Despite being baptized in a WELS church as an infant and raised in the faith all my life, lately I've begun to question the validity of my faith. More specifically, I worry that my faith is based only on fear of God's wrath, rather than the promises of the gospel. I worry that my contrition is just self-pity and neurosis, and that the gospel is something I tell myself to make me feel better. Though I understand the concepts intellectually and appear to be religious to others, I worry that I have rejected God's blessings on a deeper, spiritual level. I even fear that my own worries are a sign of blasphemy against the Holy Spirit; after all, if I had true faith, I wouldn't be so selfishly introspective and fearful.
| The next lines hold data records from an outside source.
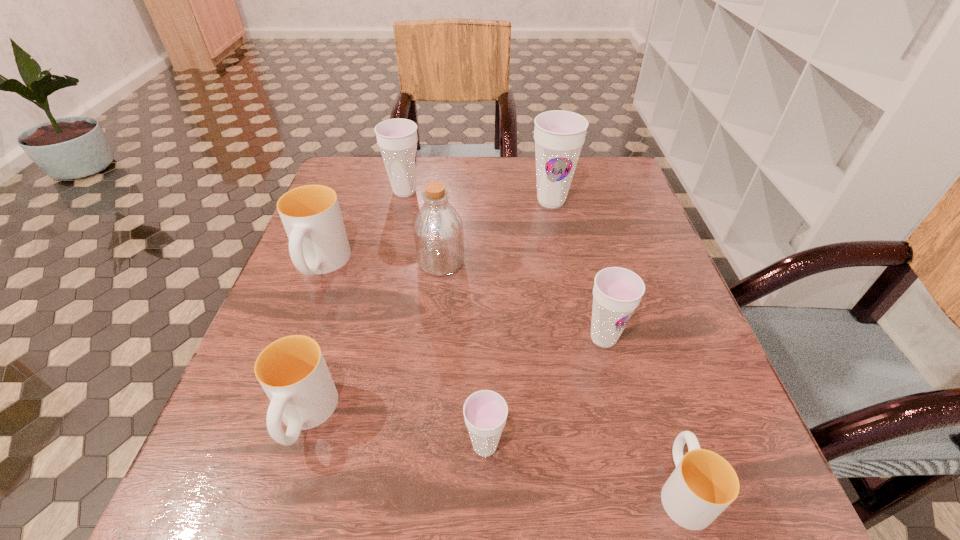
The height and width of the screenshot is (540, 960). In order to click on vacant area that lies between the shortest cup and the fourth farthest cup in this screenshot , I will do `click(643, 414)`.

The width and height of the screenshot is (960, 540). Find the location of `empty space that is in between the third farthest purple cup and the second smallest yellow cup`. empty space that is in between the third farthest purple cup and the second smallest yellow cup is located at coordinates (454, 378).

What are the coordinates of `vacant space in between the biggest yellow cup and the leftmost purple cup` in the screenshot? It's located at (363, 228).

You are a GUI agent. You are given a task and a screenshot of the screen. Output one action in this format:
    pyautogui.click(x=<x>, y=<y>)
    Task: Click on the free space between the smallest yellow cup and the second tallest cup
    The image size is (960, 540).
    Given the screenshot: What is the action you would take?
    [543, 340]

Image resolution: width=960 pixels, height=540 pixels. Find the location of `free spot between the tallest cup and the fifth object from right to left`. free spot between the tallest cup and the fifth object from right to left is located at coordinates (496, 232).

Where is `vacant space that is in between the second smallest purple cup and the shortest object`? vacant space that is in between the second smallest purple cup and the shortest object is located at coordinates [x=643, y=414].

Locate an element on the screen. free spot between the second smallest purple cup and the fifth object from right to left is located at coordinates (522, 300).

The width and height of the screenshot is (960, 540). Find the location of `free space between the second smallest yellow cup and the biggest purple cup`. free space between the second smallest yellow cup and the biggest purple cup is located at coordinates (428, 309).

Identify which object is the fifth nearest to the fifth farthest object. Please provide its 2D coordinates. Your answer should be formatted as a tuple, i.e. [(x, y)], where the tuple contains the x and y coordinates of a point satisfying the conditions above.

[(292, 371)]

At what (x,y) coordinates should I click in order to perform the action: click on object that is the fifth nearest to the second smallest yellow cup. Please return your answer as a coordinate pair (x, y). Looking at the image, I should click on [x=703, y=484].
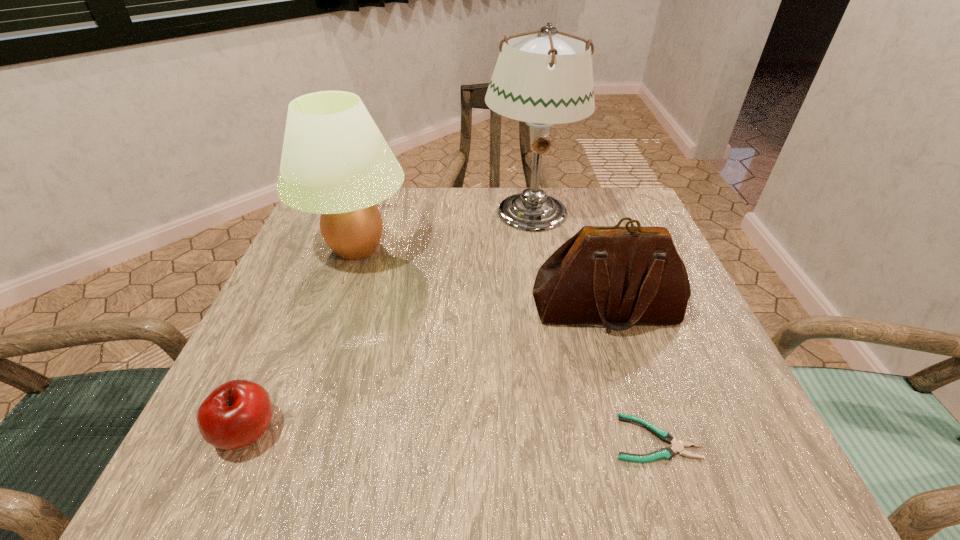
Find the location of a particular element. The image size is (960, 540). the right lampshade is located at coordinates (542, 78).

Where is `the tallest object`? This screenshot has height=540, width=960. the tallest object is located at coordinates (542, 78).

The width and height of the screenshot is (960, 540). Identify the location of the fourth shortest object. (335, 162).

Find the location of a particular element. the left lampshade is located at coordinates (335, 162).

Image resolution: width=960 pixels, height=540 pixels. I want to click on the third tallest object, so click(621, 276).

This screenshot has width=960, height=540. Identify the location of apple. (235, 414).

Image resolution: width=960 pixels, height=540 pixels. In order to click on the shortest object in this screenshot , I will do `click(667, 453)`.

At what (x,y) coordinates should I click in order to perform the action: click on vacant space situated on the lampshade of the right lampshade. Please return your answer as a coordinate pair (x, y). The width and height of the screenshot is (960, 540). Looking at the image, I should click on (540, 270).

Locate an element on the screen. The height and width of the screenshot is (540, 960). free space located on the shade of the second tallest object is located at coordinates (316, 368).

I want to click on vacant space located on the back of the third shortest object, so click(592, 263).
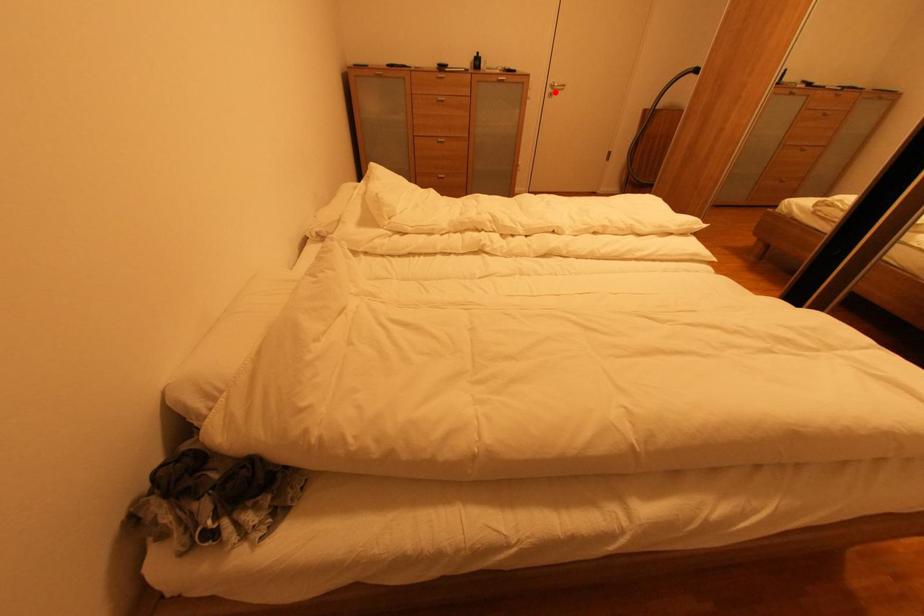
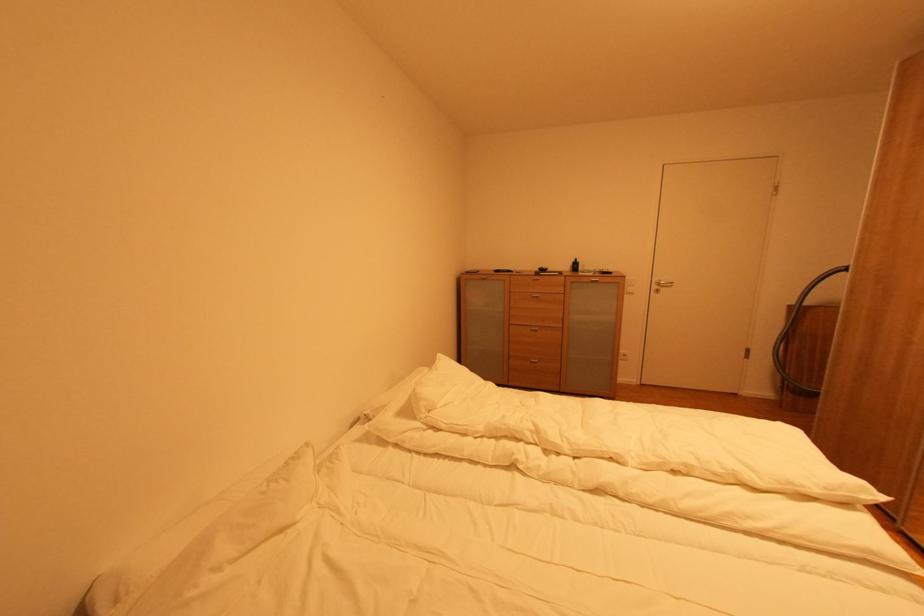
Locate, in the second image, the point that corresponds to the highlighted location in the first image.

(661, 289)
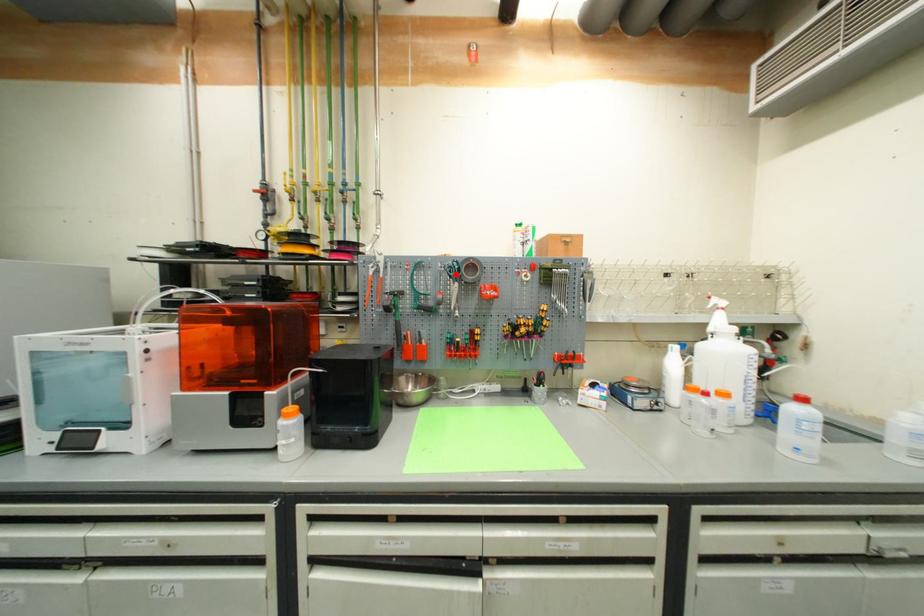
I'm not despairing yet, but I'm close. What should I do? Can I do anything?
“I do believe; help me overcome my unbelief!” (Mark 9:24) That was the confession and request of a father who came to Jesus for help for his demon-possessed son. Many Christians can identify with that man’s words.
Because of the Holy Spirit’s working in our hearts, you and I profess faith in Jesus Christ as our Savior. Yet, we know and confess that there is much room for growth in our faith. Doubt and worry can chip away at our trust in God. Doubt and worry often take place when we focus on ourselves. Doubt and worry can lessen and disappear when we focus more on the gospel of Jesus Christ (Hebrews 12:2).
That is reason why you and I want to immerse ourselves in the word of God—reading it in our homes and hearing it in his house with the congregation of believers. That is why we want to be frequent guests at the Lord’s Supper. The gospel in word and sacrament strengthens our faith and convinces us all the more that we are God’s redeemed children.
You would be served best by speaking to your pastor. He is in a position to hear your concerns and apply God’s word to your situation. Please don’t let fear of embarrassment prevent you from contacting him. Our pastors welcome opportunities like this to point people to Jesus as their perfect Savior. God bless you.